Weiboscope Open Data
datasetposted on 2021-09-27, 04:02 authored by King Wa FuKing Wa Fu
Welcome to the Open Weiboscope Data Access website. Weiboscope is a data collection and visualization project developed by the research team at the Journalism and Media Studies Centre, The University of Hong Kong (JMSC).
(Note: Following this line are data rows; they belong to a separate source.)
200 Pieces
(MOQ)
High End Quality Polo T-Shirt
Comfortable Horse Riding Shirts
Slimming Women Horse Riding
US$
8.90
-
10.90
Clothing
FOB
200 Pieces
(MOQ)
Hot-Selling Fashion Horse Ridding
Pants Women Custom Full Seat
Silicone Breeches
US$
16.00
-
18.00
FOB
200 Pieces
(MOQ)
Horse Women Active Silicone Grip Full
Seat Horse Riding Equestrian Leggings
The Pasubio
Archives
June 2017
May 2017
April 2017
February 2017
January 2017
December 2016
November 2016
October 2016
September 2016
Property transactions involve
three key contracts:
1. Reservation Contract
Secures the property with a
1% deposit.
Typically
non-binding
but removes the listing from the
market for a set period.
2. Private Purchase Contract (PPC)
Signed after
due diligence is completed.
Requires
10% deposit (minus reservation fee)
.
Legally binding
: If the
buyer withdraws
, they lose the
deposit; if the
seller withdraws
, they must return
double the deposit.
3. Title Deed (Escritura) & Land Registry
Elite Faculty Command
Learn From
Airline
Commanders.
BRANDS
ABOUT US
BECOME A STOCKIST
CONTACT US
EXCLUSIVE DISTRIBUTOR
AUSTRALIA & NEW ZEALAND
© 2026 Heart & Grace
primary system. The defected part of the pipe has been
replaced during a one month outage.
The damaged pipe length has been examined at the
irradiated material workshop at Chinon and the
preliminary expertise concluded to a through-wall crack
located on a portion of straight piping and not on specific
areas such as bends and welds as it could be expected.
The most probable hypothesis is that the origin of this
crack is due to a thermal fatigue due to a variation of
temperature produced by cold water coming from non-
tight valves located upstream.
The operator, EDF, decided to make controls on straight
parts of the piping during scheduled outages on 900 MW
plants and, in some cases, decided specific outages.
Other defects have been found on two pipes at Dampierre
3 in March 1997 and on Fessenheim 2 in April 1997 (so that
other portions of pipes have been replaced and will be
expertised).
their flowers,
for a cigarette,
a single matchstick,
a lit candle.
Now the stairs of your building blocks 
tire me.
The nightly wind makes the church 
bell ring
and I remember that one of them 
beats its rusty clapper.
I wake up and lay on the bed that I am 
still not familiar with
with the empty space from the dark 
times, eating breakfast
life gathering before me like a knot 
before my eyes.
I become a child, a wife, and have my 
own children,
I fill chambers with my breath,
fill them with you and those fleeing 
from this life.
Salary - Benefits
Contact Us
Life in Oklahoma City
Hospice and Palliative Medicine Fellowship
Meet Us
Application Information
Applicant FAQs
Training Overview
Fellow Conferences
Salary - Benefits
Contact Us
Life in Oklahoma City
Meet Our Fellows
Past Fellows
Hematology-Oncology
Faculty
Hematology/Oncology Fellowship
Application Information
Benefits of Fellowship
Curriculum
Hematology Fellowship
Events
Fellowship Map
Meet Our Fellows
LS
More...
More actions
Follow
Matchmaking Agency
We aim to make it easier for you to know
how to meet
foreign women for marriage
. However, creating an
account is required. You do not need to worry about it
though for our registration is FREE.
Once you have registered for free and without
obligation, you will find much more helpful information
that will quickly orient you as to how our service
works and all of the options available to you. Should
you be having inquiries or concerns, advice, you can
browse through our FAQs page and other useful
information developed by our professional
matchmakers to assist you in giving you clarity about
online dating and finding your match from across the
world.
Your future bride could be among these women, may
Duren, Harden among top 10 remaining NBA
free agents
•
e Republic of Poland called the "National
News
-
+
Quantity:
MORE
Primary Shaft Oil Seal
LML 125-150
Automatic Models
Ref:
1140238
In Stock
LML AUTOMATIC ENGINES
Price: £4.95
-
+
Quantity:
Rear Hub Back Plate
One of the objectives of the project is to make censored Sina Weibo posts of a selected group of Chinese microbloggers publicly accessible, which enables academic use of the data for better understanding of the social media in China and making the Chinese media system more transparent. Since January 2011, the project has been regularly sampling timelines of more than 350,000 Chinese microbloggers who have more than 1,000 followers. The methodology has been detailed in an IEEE Internet Computing article (Fu, Chan, Chau, 2013). Besides, we have sampled Sina Weibo accounts randomly since 2012 and the samples' most recent timeline were collected and stored into the dataset. Our sampling approach is reported in a PLOS ONE article (Fu, Chau, 2013). This site contains all the Weiboscope data collected in the year 2012. We are delighted to share the data for open access. But for ethical reason, the data are anonymized, i.e. real user and message id are replaced by pseudo ID. When using the data, please cite the paper below. King-wa Fu, CH Chan, Michael Chau. Assessing Censorship on Microblogs in China: Discriminatory Keyword Analysis and Impact Evaluation of the 'Real Name Registration' Policy. IEEE Internet Computing. 2013; 17(3): 42-50. http://doi.ieeecomputersociety.org/10.1109/MIC.2013.28 Data Set Statistics: Number of weibo messages: 226841122 Number of deleted messages: 10865955 Number of censored ('Permission Denied') messages: 86083 Number of unique weibo users: 14387628 Enquiry: Send your question/comment to firstname.lastname@example.org. The project is funded by the University of Hong Kong Seed Funding Program for Basic Research.
Fu KW, Chan CH, Chau M. Assessing Censorship on Microblogs in China: Discriminatory Keyword Analysis and the Real-Name Registration Policy. Internet Computing, IEEE. 2013; 17(3): 42-50.